R2318 for 6 bottles

R386 per bottle
free delivery in SA when ordering 12+ bottles

Nederburg Ingenuity Spanish Red Blend 2015

Colour: Dark crimson with vivacious flashes of ruby.
Bouquet: Well-ripened dark berries, prunes with traces of leather, tobacco leaf, vanilla and clove.
Palate: Big, bold and layered but fresh and lively with dark fruit flavours, savoury notes and well integrated with wood.
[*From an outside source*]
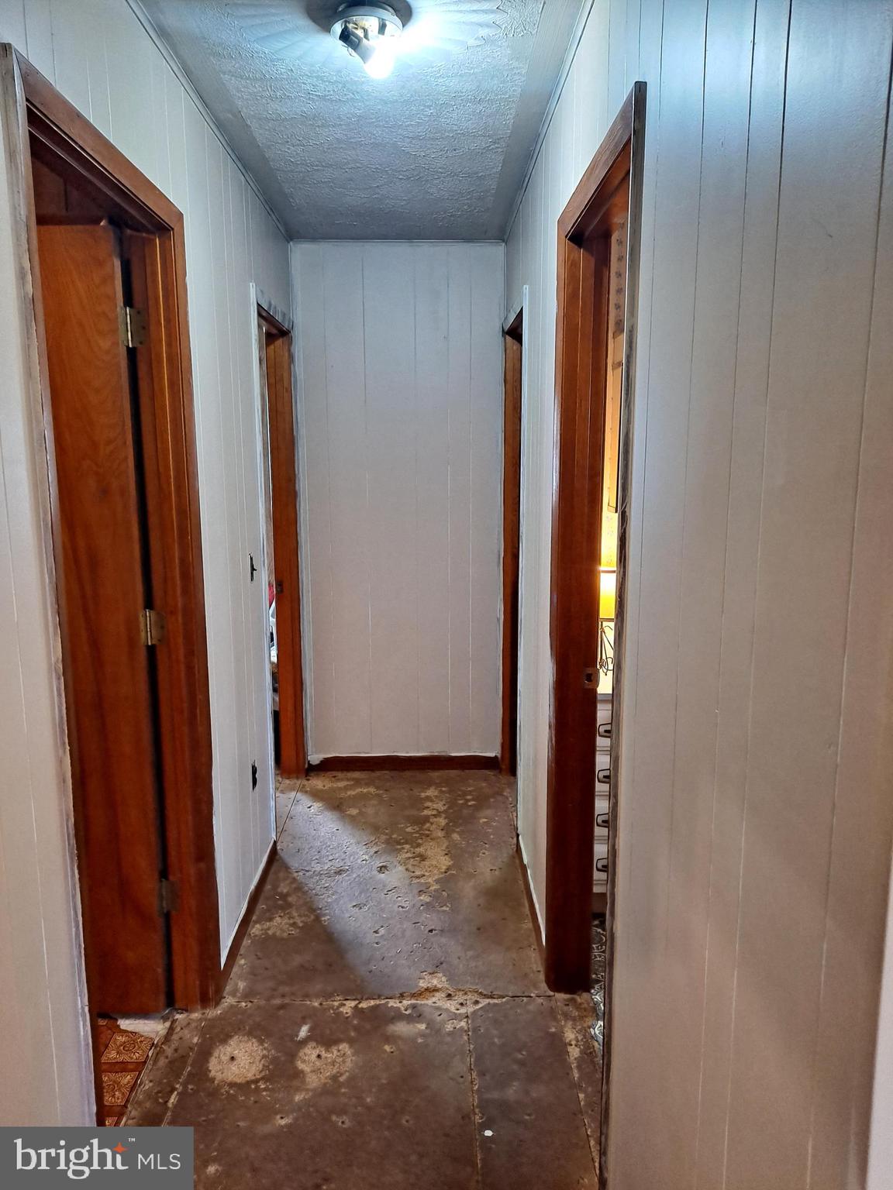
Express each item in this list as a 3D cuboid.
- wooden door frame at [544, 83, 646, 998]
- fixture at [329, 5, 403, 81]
[{"bbox_3d":[0.359,0.166,1.924,0.140,2.100,0.813,0,10,-1],"label":"wooden door frame"},{"bbox_3d":[-0.167,-1.153,1.810,0.155,0.145,0.160,0,10,-1],"label":"fixture"}]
Supple, smooth tannins.

Enjoy with bold-flavoured robust dishes prepared with a bit of spice, such as paella, game fish, chorizo, grilled venison beef or pork, smoked meats, moussaka and roasted brinjals, peppers and mushrooms.

variety : Tempranillo | 83% Tempranillo, 17% Graciano
winery : Nederburg Wines
winemaker : Samuel Viljoen
wine of origin : Paarl
analysis : alc : 14.87 % vol  rs : 2.92 g/l  pH : 3.52  ta : 5.52 g/l  
type : Red  style : Dry  body : Full  taste : Fruity   wooded
pack : Bottle  size : 750ml  closure : Cork  

ageing : The wine can be cellared for 10 to 15 years at least.
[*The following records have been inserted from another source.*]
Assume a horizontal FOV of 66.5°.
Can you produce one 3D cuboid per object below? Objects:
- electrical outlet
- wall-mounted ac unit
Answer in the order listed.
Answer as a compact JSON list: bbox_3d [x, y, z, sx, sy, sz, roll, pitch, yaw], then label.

Ingenuity is a collection of ultra-premium, limited-edition, daringly original, innovative connoisseur blends for the adventurous.
This hand-made wine is made from a blend of Tempranillo (83%) and Graciano (17%) grapes.

in the vineyard : The Tempranillo and Graciano, both trellised, were planted in the mid-2000s in Simondium, in well-drained, weathered granite soils with good water retention and that calls for minimal irrigation.

Established around 400m above sea level, the vineyards are shaded by high mountain peaks from the hot, late afternoon sun. This slows down ripening, resulting in concentrated fruit flavours.

about the harvest: The grapes were hand-harvested, from individually selected vines, between 24°B and 26°B.

in the cellar : The Tempranillo and Graciano were vinified separately. The grapes were received into stainless steel tanks and cold-soaked for three days. Daily tasting of the juice took place during fermentation to determine the amount and length of fermentation cap rotation, which took place next for a period of 24 hours. This was done to ensure optimal extraction of colour as well as tannin to enable the wine to mature. After malolactic fermentation, the wine was pressed and the Tempranillo racked into a selection of first-fill 300-litre French and American oak barrels where it matured for 21 months, while the Graciano was racked into a selection of third- and fourth-fill French and American oak barrels, and matured for a period of 18 months. After careful barrel selection, the wine was racked from barrels, blended and prepared for bottling.